Saturday, December 31, 2016

Echoes

My mind is filled with the echoes of conversations from 2016.  Some make me smile while others take my breath away.  As I sit with my memories of a year past and seek wisdom for the year ahead - those echoes are memories I will choose to carry forward or leave behind.

The year started alone and it appears it will end in solitude as well.  Not for a complete lack of wonderful people in my life, though there are just a few I've let in... rather because the New Year will begin on a Sunday and the timing is what it is.  I know that the most important people in my life are but a text message away, sans one very special little one who is not quite old enough for a phone.  

It's been a year of changes as all years are I suppose.  

For all my musings on the internet, in the physical world, I'm a very private person who could be a poster child for introverts.  I have built many walls in my life and very few bridges.   One bridge I've had to make the conscious decision to close.  It hasn't been due to a falling out or anything terrible really.  I just reassessed the level of negativity in my life and realized that a bit of space is necessary. I need to surround myself  joy and let anything less drift away.  

Don't get me wrong, this blog reveals quite well a tale of ups and downs.  If all you celebrate are the downs and you never take time to embrace the ups - that's when it achieves a level of negativity that darkens the joy around you.  If I began the year lighting a penny candle, it seems foolish to let a cold draft threaten that tender flame of hope.  

I still have the same job as the last six years and yet it is so very different with two building moves and a reorganization.  The team has gained and lost many people and I'm still getting to know the new ones.   One team member has been a special addition to my life.  She is funny and kind and reminds me that I must take time for me so that I can be happy.  Others are friendly enough and on the good days I talk more at work that I usually do... I let people in just a bit.  It's a door in the walls that leads to a small sitting room of sorts... (metaphors are ever "me").  

No weddings or funerals again this year. There is a new munchkin in the family...  Baby E was born in September and his parents while young, appear to have what it takes to do well by him. He is a joy! 

I keep in touch with a few dear family/friends who when sadness or joy need a hug or a hooray and I am forever grateful.  If I ever make it back to Denver or DFW - they will be treasures to meet up with for coffee or dinner.  Some are more complicated than others.

----------------------------------------

Goal A |
Can you output, with no changes, the part of the rows that opens with the line containing "genus: Quercus" and closes with the last line of the rows, both ends included?
The year-end blog post has no connection to the rows that come after it.

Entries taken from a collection
----------------------------------------

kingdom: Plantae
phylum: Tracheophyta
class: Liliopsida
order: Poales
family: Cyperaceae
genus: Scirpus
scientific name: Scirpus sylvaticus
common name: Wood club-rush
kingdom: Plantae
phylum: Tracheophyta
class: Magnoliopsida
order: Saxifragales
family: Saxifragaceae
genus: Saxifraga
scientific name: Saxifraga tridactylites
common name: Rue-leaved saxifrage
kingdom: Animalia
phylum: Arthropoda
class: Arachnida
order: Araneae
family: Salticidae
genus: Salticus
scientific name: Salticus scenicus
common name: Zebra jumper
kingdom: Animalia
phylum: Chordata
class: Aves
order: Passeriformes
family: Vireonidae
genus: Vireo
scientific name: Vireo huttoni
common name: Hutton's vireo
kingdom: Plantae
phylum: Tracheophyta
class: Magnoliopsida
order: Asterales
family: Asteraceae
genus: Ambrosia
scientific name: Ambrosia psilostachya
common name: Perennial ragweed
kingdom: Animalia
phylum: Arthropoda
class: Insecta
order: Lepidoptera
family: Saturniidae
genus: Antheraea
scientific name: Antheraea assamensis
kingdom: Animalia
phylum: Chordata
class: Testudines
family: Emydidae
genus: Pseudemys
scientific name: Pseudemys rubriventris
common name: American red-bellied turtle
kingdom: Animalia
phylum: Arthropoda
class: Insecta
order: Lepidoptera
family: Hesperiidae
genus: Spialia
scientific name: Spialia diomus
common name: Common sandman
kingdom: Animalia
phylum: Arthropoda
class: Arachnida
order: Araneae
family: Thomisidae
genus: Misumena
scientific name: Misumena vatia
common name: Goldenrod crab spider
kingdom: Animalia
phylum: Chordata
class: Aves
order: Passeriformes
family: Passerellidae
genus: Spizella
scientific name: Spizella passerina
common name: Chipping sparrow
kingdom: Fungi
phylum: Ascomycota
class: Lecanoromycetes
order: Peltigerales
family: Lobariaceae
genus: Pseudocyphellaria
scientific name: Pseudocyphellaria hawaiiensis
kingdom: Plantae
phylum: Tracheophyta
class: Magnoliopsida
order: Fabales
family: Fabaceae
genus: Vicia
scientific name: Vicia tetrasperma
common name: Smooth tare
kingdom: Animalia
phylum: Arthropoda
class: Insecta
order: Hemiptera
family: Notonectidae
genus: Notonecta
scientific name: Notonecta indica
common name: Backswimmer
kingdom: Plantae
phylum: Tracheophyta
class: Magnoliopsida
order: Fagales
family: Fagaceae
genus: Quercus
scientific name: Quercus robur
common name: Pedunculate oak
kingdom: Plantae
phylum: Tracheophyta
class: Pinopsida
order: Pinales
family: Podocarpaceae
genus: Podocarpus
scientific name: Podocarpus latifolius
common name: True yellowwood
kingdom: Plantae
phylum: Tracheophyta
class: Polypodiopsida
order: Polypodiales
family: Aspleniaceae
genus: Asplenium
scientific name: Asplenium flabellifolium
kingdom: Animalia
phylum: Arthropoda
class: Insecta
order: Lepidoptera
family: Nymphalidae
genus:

----------------------------------------

Goal B |
Could you finish out the next part of the year-end blog post, picking up right after its last sentence?

Exercise response A |
genus: Quercus
scientific name: Quercus robur
common name: Pedunculate oak
kingdom: Plantae
phylum: Tracheophyta
class: Pinopsida
order: Pinales
family: Podocarpaceae
genus: Podocarpus
scientific name: Podocarpus latifolius
common name: True yellowwood
kingdom: Plantae
phylum: Tracheophyta
class: Polypodiopsida
order: Polypodiales
family: Aspleniaceae
genus: Asplenium
scientific name: Asplenium flabellifolium
kingdom: Animalia
phylum: Arthropoda
class: Insecta
order: Lepidoptera
family: Nymphalidae
genus:

Exercise response B |
I've no words for many things it the bigger world...  this past year will not be forgotten, and and yet it needs never be re-lived.  I'm taking the good, leaving the rest, hoping for the best, prepared to survive as always, and keeping the door open for all the joy this world has to offer. 

Farewell the past year...  Bring it 2017 ! 









Friday, January 1, 2016

2015 Looking back... standing still a moment... lighting a penny candle

Not my best year...  I've said that a lot and now I'm putting it down in writing.

The year began with heartache.   It seemed to be heading towards a better place and then I found a friend was not a friend.  Then it was June.  Six months in two sentences.  The history is in the archives now.  I look back no more.

Then there was good.

Once again my life was fast approaching a dark place.  Nearly a decade since my last 'bad' year.  I again found I had a friend that I could lean on.  This time however instead of shining a light into the darkness... I was pulled into the light where darkness found no home.  There were amazing moments. I can only hope they were not once in a lifetime moments but instead will be the foundation I can reflect on as I keep moving forward. Those moments weren't profound in and of themselves. They were profound in that I embraced them.  I lived.  In each moment.  Without doubt or fear.  Just lived. I can never turn back and I will never forget the pure and simple joy of reveling in moment.  I did things that I never would have had the courage or confidence to do just months before... little less the years before.

Even the brightest light fades in time though and you have two choices - stand in the dark or move towards the light.  That light may be so small as a penny candle of age old.. and they aren't likely still just a penny.  All the same, I light that candle and watch it flicker.  The darkness remains at bay. The moment of solitude is mine to hold.  Looking back and standing still.

I'm standing still only long enough to find my bearings.  Then forward I go.  My own words keep me from standing still longer than needed.  It's a temporary state and it's okay to take time but stay here I cannot.  Forward is the only option.

The year ended...  alone once again.  Still there was unexpected news just hours before the year ended.  I tried to reach out to talk through it... it was New Years Eve though and no friends were available for the conversation.  Another day I'm sure... it's not like the news is going anywhere soon.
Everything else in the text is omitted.